● **VOTRE OBJECTIF**
Recopiez sans rien changer le passage de l'extrait du texte qui commence à « En tant que » et se termine à « une expérience personnelle. ».

● **EXTRAIT DU TEXTE**
En tant que journaliste, je maîtrise certains de ces chiffres. Mais je suis aussi citoyenne,
mère de trois enfants moi-même, membre de PEN Ukraine et volontaire. Et c’est dans ses
capacités-là que je me déplace, d’une manière très régulière, dans des zones déoccupées
et exposées au danger des combats. Je vais donc d’abord évoquer quelques noms et
quelques histoires dont j’ai une expérience personnelle.

Un garçon. Il s’appellait Serhiiko. il est né à Vilniansk, une ville de 15.000 habitants à 30
minutes de route de Zaporizhzhia, au sud de l’Ukraine. Il était le 4 ème enfant dans sa
famille. Le 23 novembre 2022, durant la nuit, au moment où il dormait dans son petit lit dans
la maternité, il a été tué. Il avait 2 jours seulement. 3 kilos de cette nouvelle vie ont été
anéantis par un missile S-300 qui pèse une tonne et demie. Nous nous sommes rendus à
Vilniansk et avons visité cette maternité – ce qui reste de cette maternité, с’est-à-dire des
ruines. Nous avons aussi parlé à des locaux. C’était une frappe russe ciblée contre l’hôpital
qui ne présentait aucun signe de présence militaire.

● **DONNÉES FOURNIES**
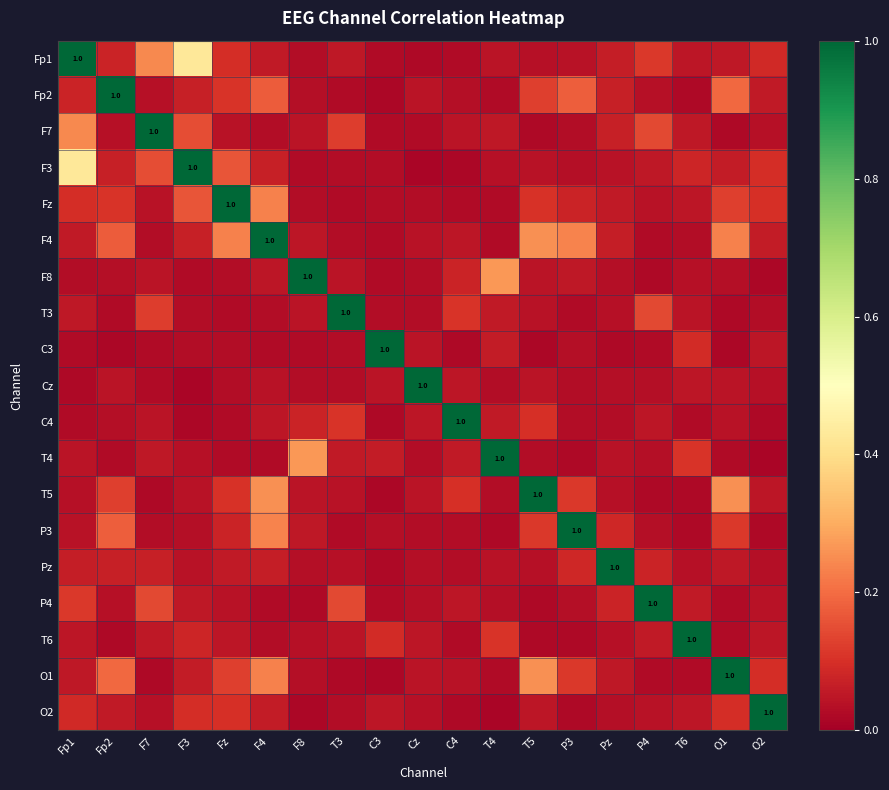

Rank the categories by F8 value from lowest to highest.

O2, P4, F3, C3, Cz, Fz, Fp1, Fp2, Pz, O1, T6, F7, T5, T3, F4, P3, C4, T4, F8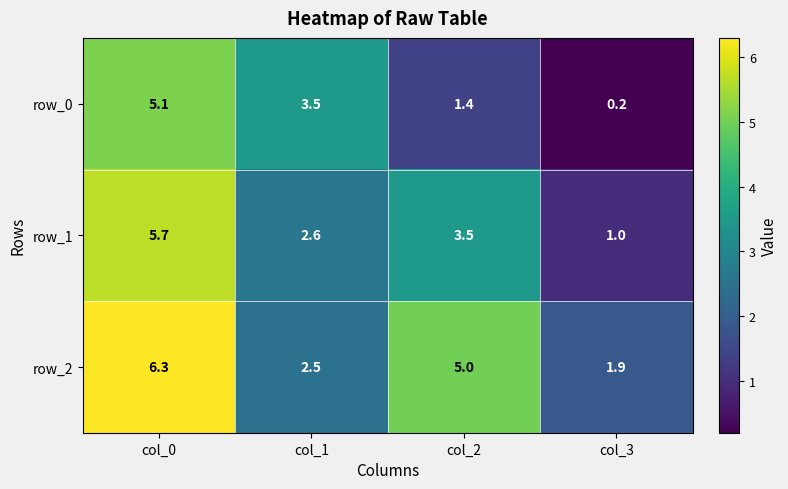

What is the difference between the row_0 values at col_3 and col_0?

4.9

● **RÉSULTAT CI-DESSOUS**
En tant que journaliste, je maîtrise certains de ces chiffres. Mais je suis aussi citoyenne,
mère de trois enfants moi-même, membre de PEN Ukraine et volontaire. Et c’est dans ses
capacités-là que je me déplace, d’une manière très régulière, dans des zones déoccupées
et exposées au danger des combats. Je vais donc d’abord évoquer quelques noms et
quelques histoires dont j’ai une expérience personnelle.